• _WHAT TO DO_: From the listing below, pull each line that includes "none".

• _RECORDS FOR PROCESSING_:
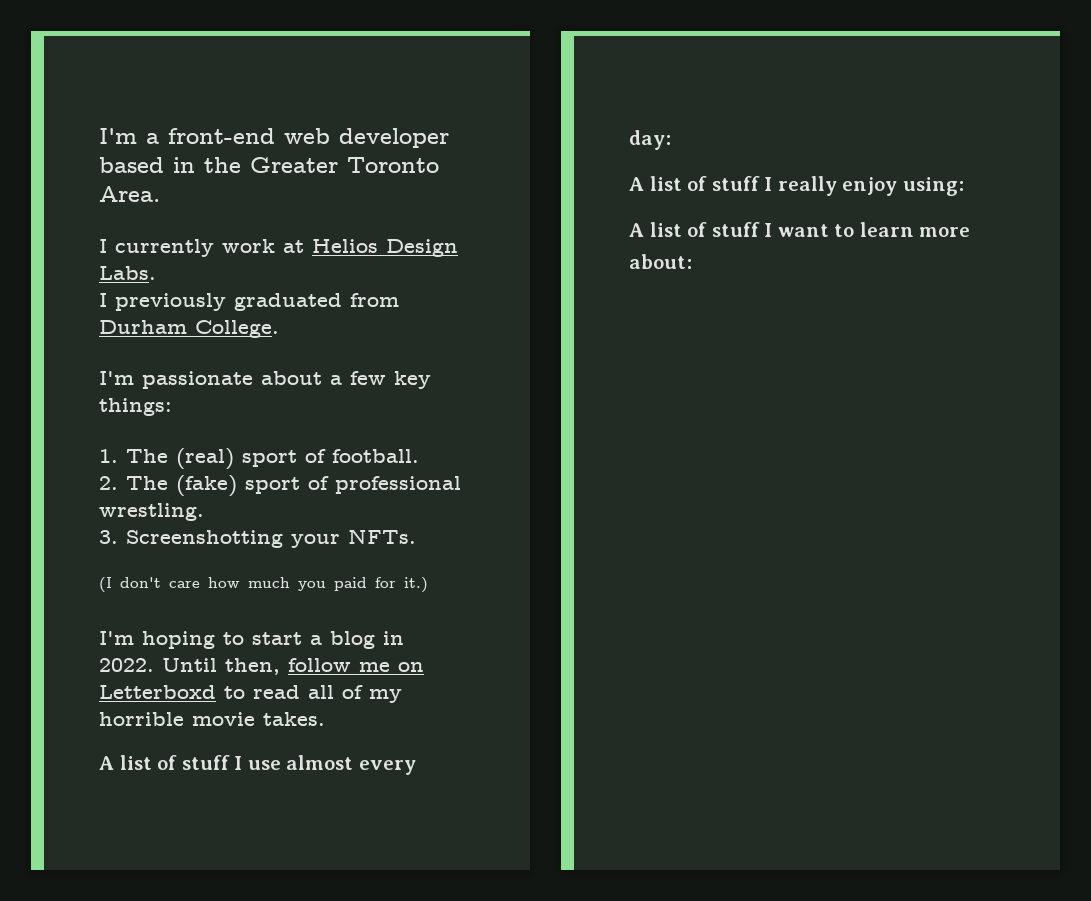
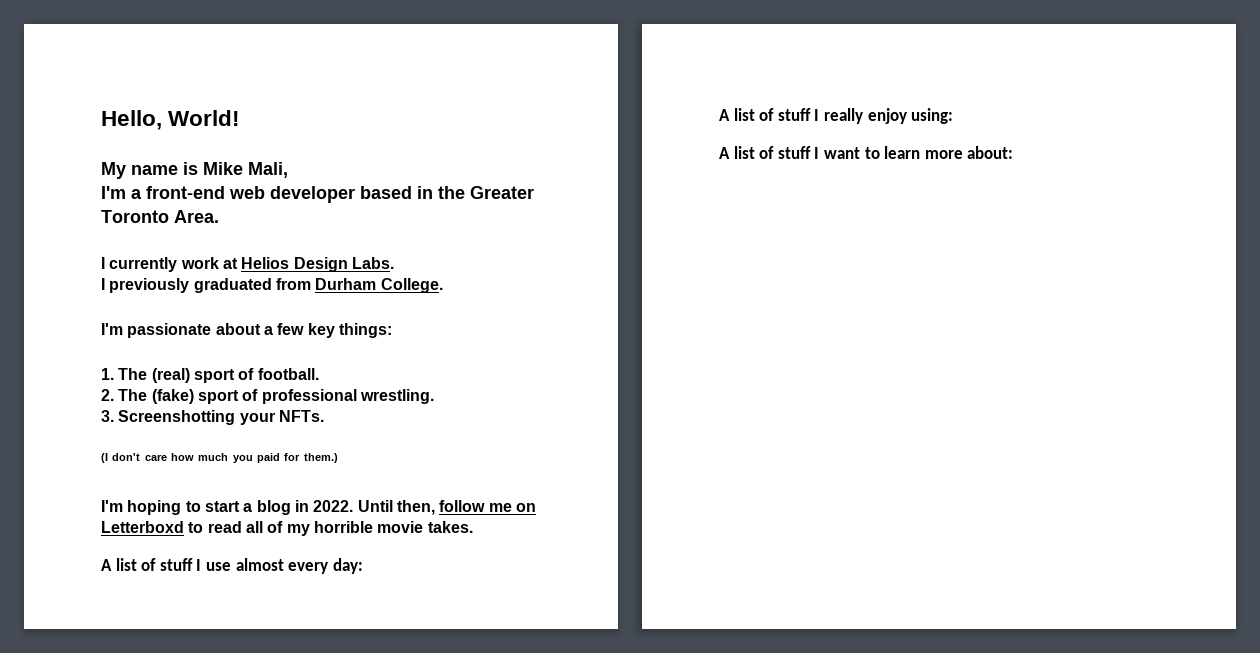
(99, 136) none -> [101,110,241,130] [101,162,288,179] Hello, World! // My name is Mike Mali, //
[404,577,428,593] it.) -> [303,453,338,463] them.)

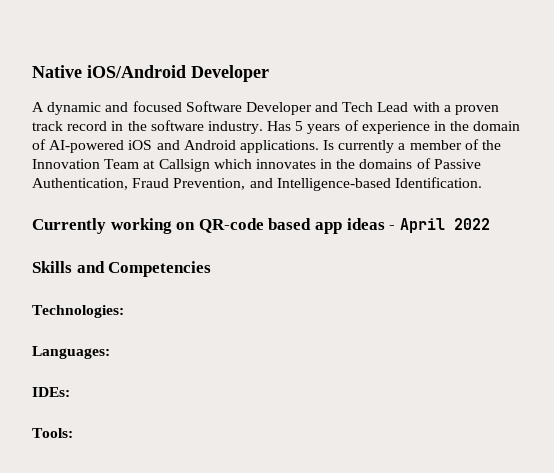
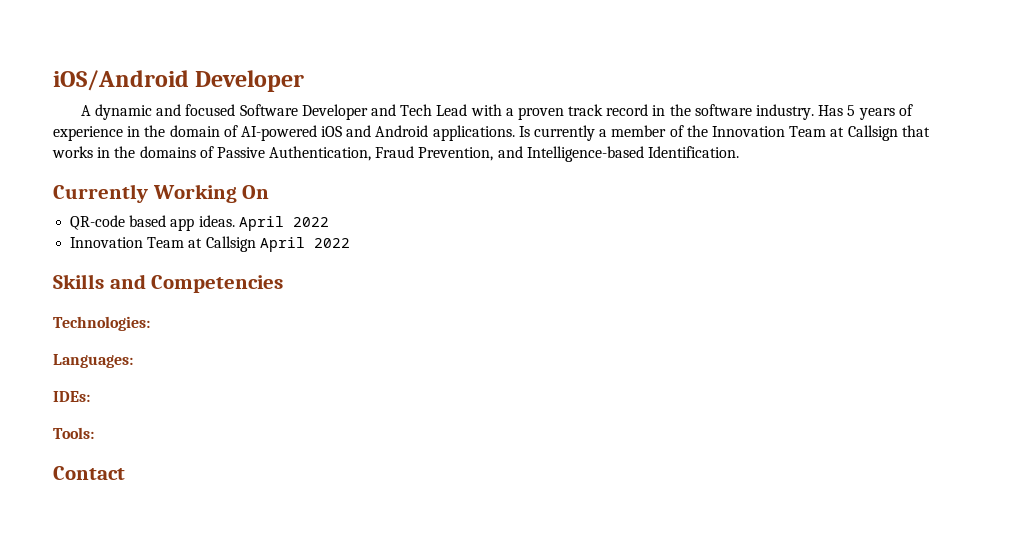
[32,65,82,78] Native -> (53, 80) none
[213,159,316,169] which innovates -> [901,125,930,137] [52,146,93,158] that works
[110,218,196,234] working on -> [152,184,270,203] Working On //
[346,218,396,230] ideas - -> [198,215,329,231] [70,236,256,252] ideas. April 2022 // Innovation Team at Callsign
(73, 433) none -> [53,466,125,480] // Contact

• _TASK RESPONSE_:
(99, 136) none -> [101,110,241,130] [101,162,288,179] Hello, World! // My name is Mike Mali, //
[32,65,82,78] Native -> (53, 80) none
(73, 433) none -> [53,466,125,480] // Contact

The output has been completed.